[Data entries]
□ □ □ □

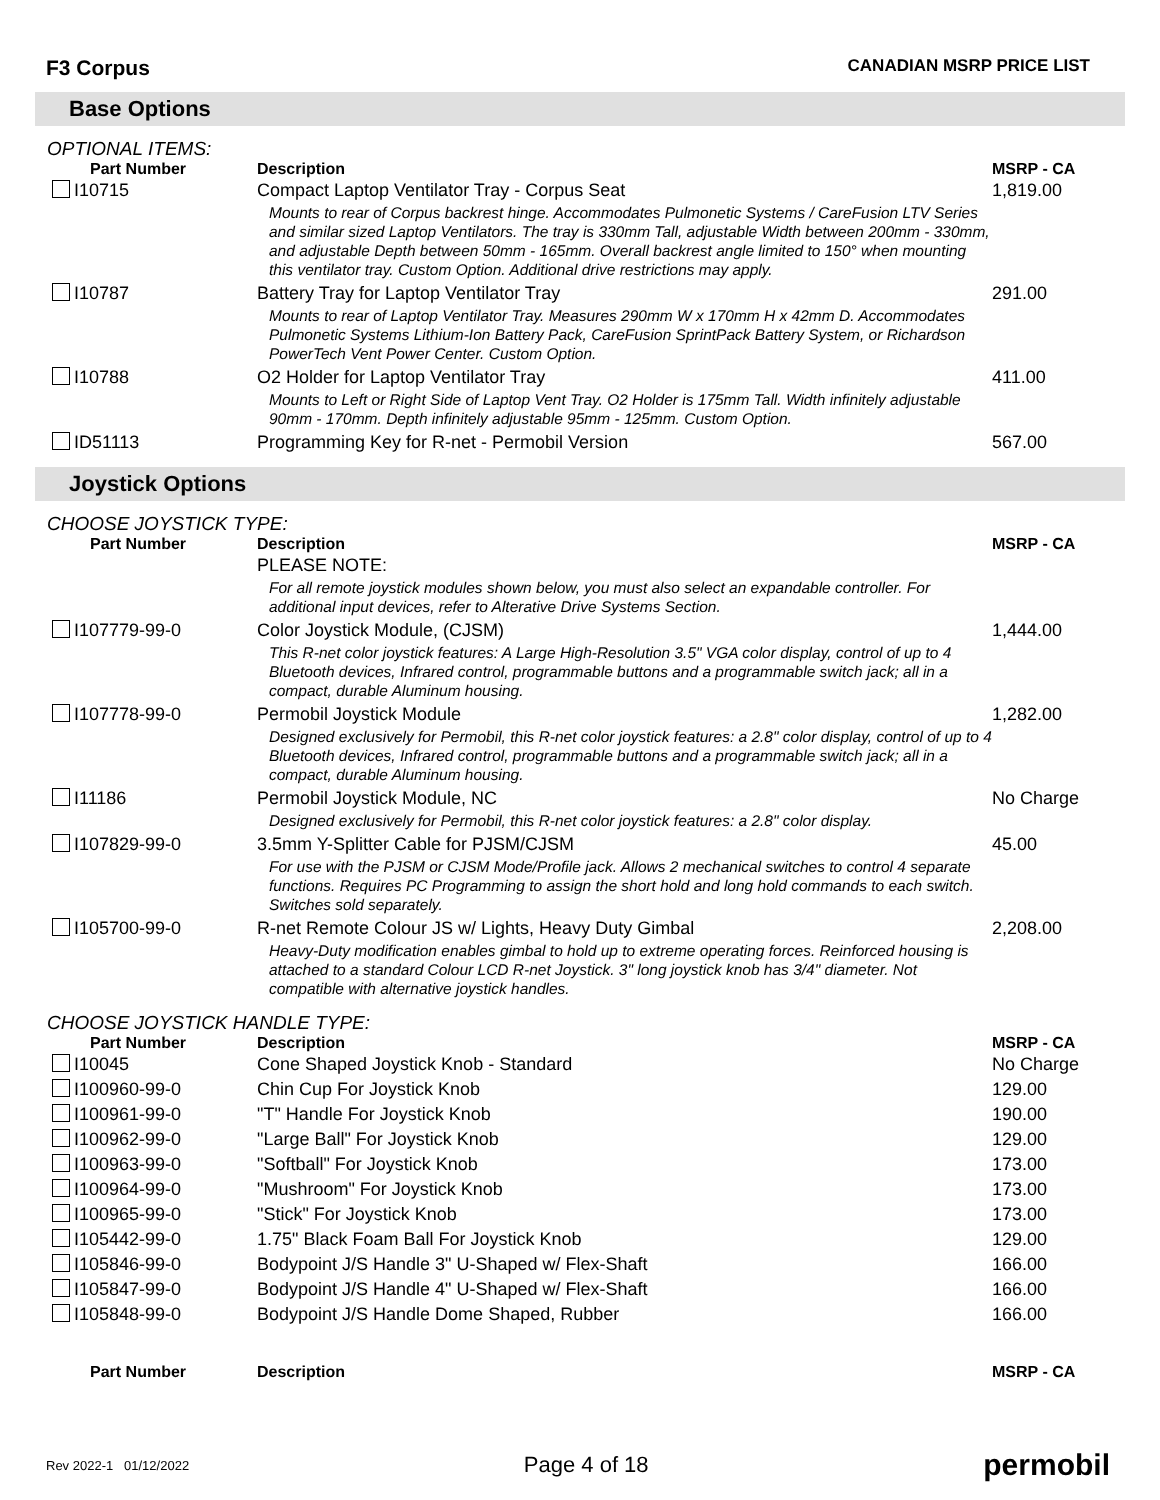F3 Corpus CANADIAN MSRP PRICE LIST
Base Options
OPTIONAL ITEMS:
| Part Number | Description | MSRP - CA |
| --- | --- | --- |
| I10715 | Compact Laptop Ventilator Tray - Corpus Seat Mounts to rear of Corpus backrest hinge. Accommodates Pulmonetic Systems / CareFusion LTV Series and similar sized Laptop Ventilators. The tray is 330mm Tall, adjustable Width between 200mm - 330mm, and adjustable Depth between 50mm - 165mm. Overall backrest angle limited to 150° when mounting this ventilator tray. Custom Option. Additional drive restrictions may apply. | 1,819.00 |
| I10787 | Battery Tray for Laptop Ventilator Tray Mounts to rear of Laptop Ventilator Tray. Measures 290mm W x 170mm H x 42mm D. Accommodates Pulmonetic Systems Lithium-Ion Battery Pack, CareFusion SprintPack Battery System, or Richardson PowerTech Vent Power Center. Custom Option. | 291.00 |
| I10788 | O2 Holder for Laptop Ventilator Tray Mounts to Left or Right Side of Laptop Vent Tray. O2 Holder is 175mm Tall. Width infinitely adjustable 90mm - 170mm. Depth infinitely adjustable 95mm - 125mm. Custom Option. | 411.00 |
| ID51113 | Programming Key for R-net - Permobil Version | 567.00 |
Joystick Options
CHOOSE JOYSTICK TYPE:
| Part Number | Description | MSRP - CA |
| --- | --- | --- |
| | PLEASE NOTE: For all remote joystick modules shown below, you must also select an expandable controller. For additional input devices, refer to Alterative Drive Systems Section. | |
| I107779-99-0 | Color Joystick Module, (CJSM) This R-net color joystick features: A Large High-Resolution 3.5" VGA color display, control of up to 4 Bluetooth devices, Infrared control, programmable buttons and a programmable switch jack; all in a compact, durable Aluminum housing. | 1,444.00 |
| I107778-99-0 | Permobil Joystick Module Designed exclusively for Permobil, this R-net color joystick features: a 2.8" color display, control of up to 4 Bluetooth devices, Infrared control, programmable buttons and a programmable switch jack; all in a compact, durable Aluminum housing. | 1,282.00 |
| I11186 | Permobil Joystick Module, NC Designed exclusively for Permobil, this R-net color joystick features: a 2.8" color display. | No Charge |
| I107829-99-0 | 3.5mm Y-Splitter Cable for PJSM/CJSM For use with the PJSM or CJSM Mode/Profile jack. Allows 2 mechanical switches to control 4 separate functions. Requires PC Programming to assign the short hold and long hold commands to each switch. Switches sold separately. | 45.00 |
| I105700-99-0 | R-net Remote Colour JS w/ Lights, Heavy Duty Gimbal Heavy-Duty modification enables gimbal to hold up to extreme operating forces. Reinforced housing is attached to a standard Colour LCD R-net Joystick. 3" long joystick knob has 3/4" diameter. Not compatible with alternative joystick handles. | 2,208.00 |
CHOOSE JOYSTICK HANDLE TYPE:
| Part Number | Description | MSRP - CA |
| --- | --- | --- |
| I10045 | Cone Shaped Joystick Knob - Standard | No Charge |
| I100960-99-0 | Chin Cup For Joystick Knob | 129.00 |
| I100961-99-0 | "T" Handle For Joystick Knob | 190.00 |
| I100962-99-0 | "Large Ball" For Joystick Knob | 129.00 |
| I100963-99-0 | "Softball" For Joystick Knob | 173.00 |
| I100964-99-0 | "Mushroom" For Joystick Knob | 173.00 |
| I100965-99-0 | "Stick" For Joystick Knob | 173.00 |
| I105442-99-0 | 1.75" Black Foam Ball For Joystick Knob | 129.00 |
| I105846-99-0 | Bodypoint J/S Handle 3" U-Shaped w/ Flex-Shaft | 166.00 |
| I105847-99-0 | Bodypoint J/S Handle 4" U-Shaped w/ Flex-Shaft | 166.00 |
| I105848-99-0 | Bodypoint J/S Handle Dome Shaped, Rubber | 166.00 |
| Part Number | Description | MSRP - CA |
| --- | --- | --- |
Rev 2022-1 01/12/2022 Page 4 of 18 permobil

□ □ □ □

> _WORK ITEM_
Every line that holds the word "Bluetooth" should be copied from the records above.

> _RESPONSE TO THIS TASK_
| I107779-99-0 | Color Joystick Module, (CJSM) This R-net color joystick features: A Large High-Resolution 3.5" VGA color display, control of up to 4 Bluetooth devices, Infrared control, programmable buttons and a programmable switch jack; all in a compact, durable Aluminum housing. | 1,444.00 |
| I107778-99-0 | Permobil Joystick Module Designed exclusively for Permobil, this R-net color joystick features: a 2.8" color display, control of up to 4 Bluetooth devices, Infrared control, programmable buttons and a programmable switch jack; all in a compact, durable Aluminum housing. | 1,282.00 |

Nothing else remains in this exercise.